11.22.02
The Little Technology That Will
For road warriors among us, the promise of an untethered world is a mixed blessing. While some foresee huge productivity improvements from being always connected, for most of us, the very notion probably conjures up scenes of entrapment inside noisy commuter trains with everybody’s cell phones and pagers going off.
And, as one former itinerant consultant confided to us, isolation can be a blessing. There is a reason why libraries are supposed to be quiet, and, he noted, a reason why the isolation of cross-country flights can provide the most productive hours of consulting projects. Nonetheless, the unexpected success of Blackberries indicates pent-up demand for at least some mobile connectivity.
Consequently, we expect WiFi to become “the next little thing” for wireless. Cheap and simple, costing less than $500 apiece for local transmitters, almost anybody can set up a WiFi hot spot.
In that context, we were amused in reading accounts of a wireless forum at Comdex this week. The carrier and technology establishment is being caught off guard by this guerilla technology, just as phone carriers were when dial-up Internet flooded local switches a few years back.
Among key hurdles are billing and network handoffs, because mobile broadband — whether WiFi or 3G — will involve multiple carriers. While the problem has continued to dog even terrestrial carriers, that hasn’t shut down long distance service. Other objections were raised that WiFi won’t adequately cover the landscape. However, Qualcomm’s notion that 3G will make WiFi obsolete was pretty laughable, given the company’s track record supplying the proprietary technologies that have rendered U.S. cell phones useless in the rest of the world.

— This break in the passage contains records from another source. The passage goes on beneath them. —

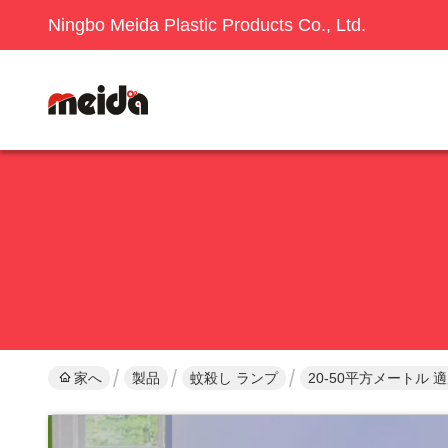
Ningbo Meida Plastic Products Co., Ltd.
家へ
製品
蚊殺し ランプ
20-50平方メートル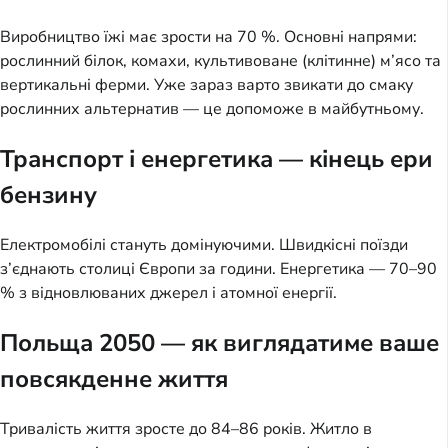
Виробництво їжі має зрости на 70 %. Основні напрями:
рослинний білок, комахи, культивоване (клітинне) м’ясо та
вертикальні ферми. Уже зараз варто звикати до смаку
рослинних альтернатив — це допоможе в майбутньому.
Транспорт і енергетика — кінець ери
бензину
Електромобілі стануть домінуючими. Швидкісні поїзди
з’єднають столиці Європи за години. Енергетика — 70–90
% з відновлюваних джерел і атомної енергії.
Польща 2050 — як виглядатиме ваше
повсякденне життя
Тривалість життя зросте до 84–86 років. Житло в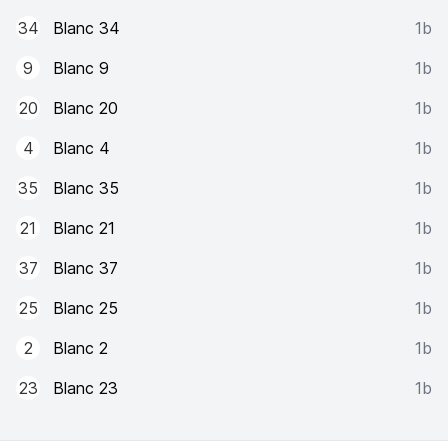
34
Blanc 34
1b
9
Blanc 9
1b
20
Blanc 20
1b
4
Blanc 4
1b
35
Blanc 35
1b
21
Blanc 21
1b
37
Blanc 37
1b
25
Blanc 25
1b
2
Blanc 2
1b
23
Blanc 23
1b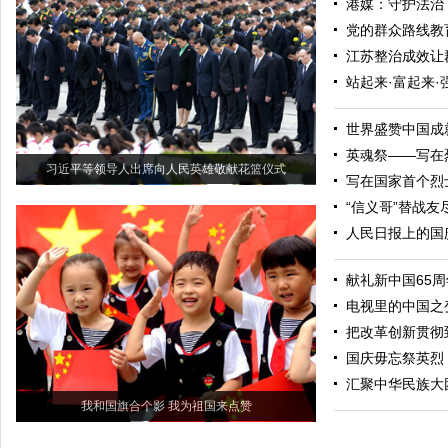
港媒：守护法治
党的群众路线教
江苏整治成效让
站起来·富起来·
世界盛赞中国成
英魂祭——写在
习近平等领导人出席向人民英雄敬献花篮仪式
写在国家首个烈
“信义哥”替战友
人民日报上的国
献礼新中国65
电视里的中国之
把改革创新贯彻
国庆毋忘祭英烈
汇聚中华民族大
我和国旗合个影 我为祖国来点赞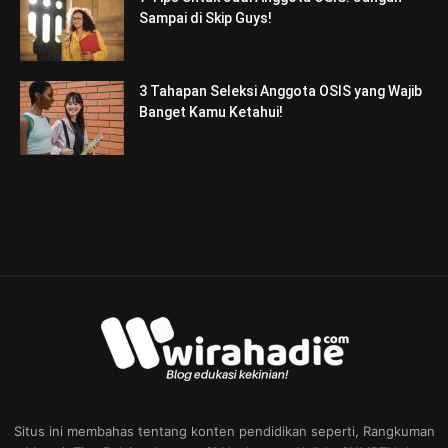
Sampai di Skip Guys!
3 Tahapan Seleksi Anggota OSIS yang Wajib
Banget Kamu Ketahui!
Situs ini membahas tentang konten pendidikan seperti, Rangkuman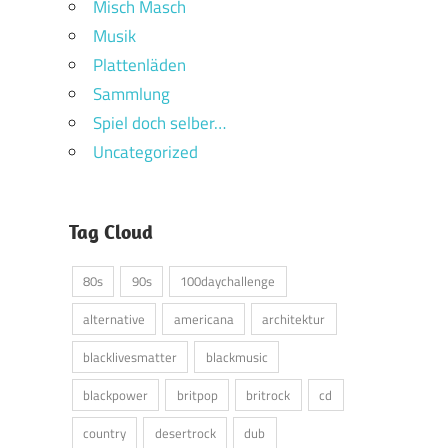
Misch Masch
Musik
Plattenläden
Sammlung
Spiel doch selber…
Uncategorized
Tag Cloud
80s
90s
100daychallenge
alternative
americana
architektur
blacklivesmatter
blackmusic
blackpower
britpop
britrock
cd
country
desertrock
dub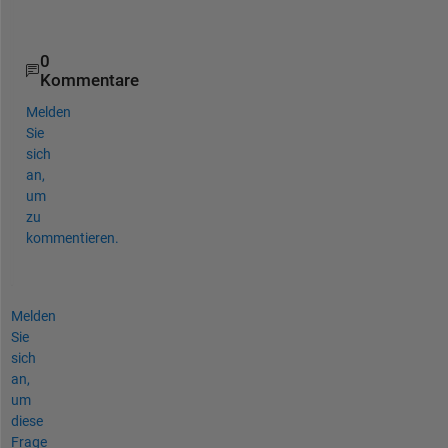
?
0
Kommentare
Melden
Sie
sich
an,
um
zu
kommentieren.
Melden
Sie
sich
an,
um
diese
Frage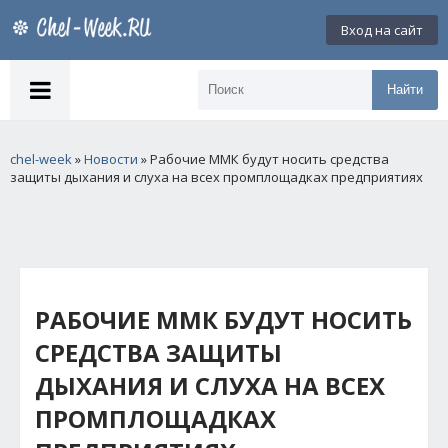
Вход на сайт
Найти
chel-week
»
Новости
» Рабочие ММК будут носить средства
защиты дыхания и слуха на всех промплощадках предприятиях
РАБОЧИЕ ММК БУДУТ НОСИТЬ
СРЕДСТВА ЗАЩИТЫ
ДЫХАНИЯ И СЛУХА НА ВСЕХ
ПРОМПЛОЩАДКАХ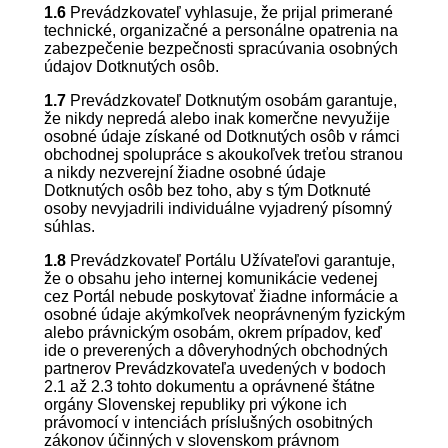
1.6
Prevádzkovateľ vyhlasuje, že prijal primerané
technické, organizačné a personálne opatrenia na
zabezpečenie bezpečnosti spracúvania osobných
údajov Dotknutých osôb.
1.7
Prevádzkovateľ Dotknutým osobám garantuje,
že nikdy nepredá alebo inak komerčne nevyužije
osobné údaje získané od Dotknutých osôb v rámci
obchodnej spolupráce s akoukoľvek treťou stranou
a nikdy nezverejní žiadne osobné údaje
Dotknutých osôb bez toho, aby s tým Dotknuté
osoby nevyjadrili individuálne vyjadrený písomný
súhlas.
1.8
Prevádzkovateľ Portálu Užívateľovi garantuje,
že o obsahu jeho internej komunikácie vedenej
cez Portál nebude poskytovať žiadne informácie a
osobné údaje akýmkoľvek neoprávneným fyzickým
alebo právnickým osobám, okrem prípadov, keď
ide o preverených a dôveryhodných obchodných
partnerov Prevádzkovateľa uvedených v bodoch
2.1 až 2.3 tohto dokumentu a oprávnené štátne
orgány Slovenskej republiky pri výkone ich
právomocí v intenciách príslušných osobitných
zákonov účinných v slovenskom právnom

WiFi is the little technology that will. Although security questions remain, they will get solved years before 3G networks ever reach critical mass. With Intel about to embed WiFi into its P4 mobile chips next year, the installed base will quickly mushroom.
We expect that hotels could prove the tipping point, since WiFi is cheaper and quicker than extending T1 lines to every room, a captive market exists (road warriors have to sleep somewhere), and there is an existing billing mechanism. Furthermore, the environment is conducive but not ubiquitous (road warriors leave their rooms every morning). Our main concern, however, is that those poor souls won’t lose too much sleep in the process.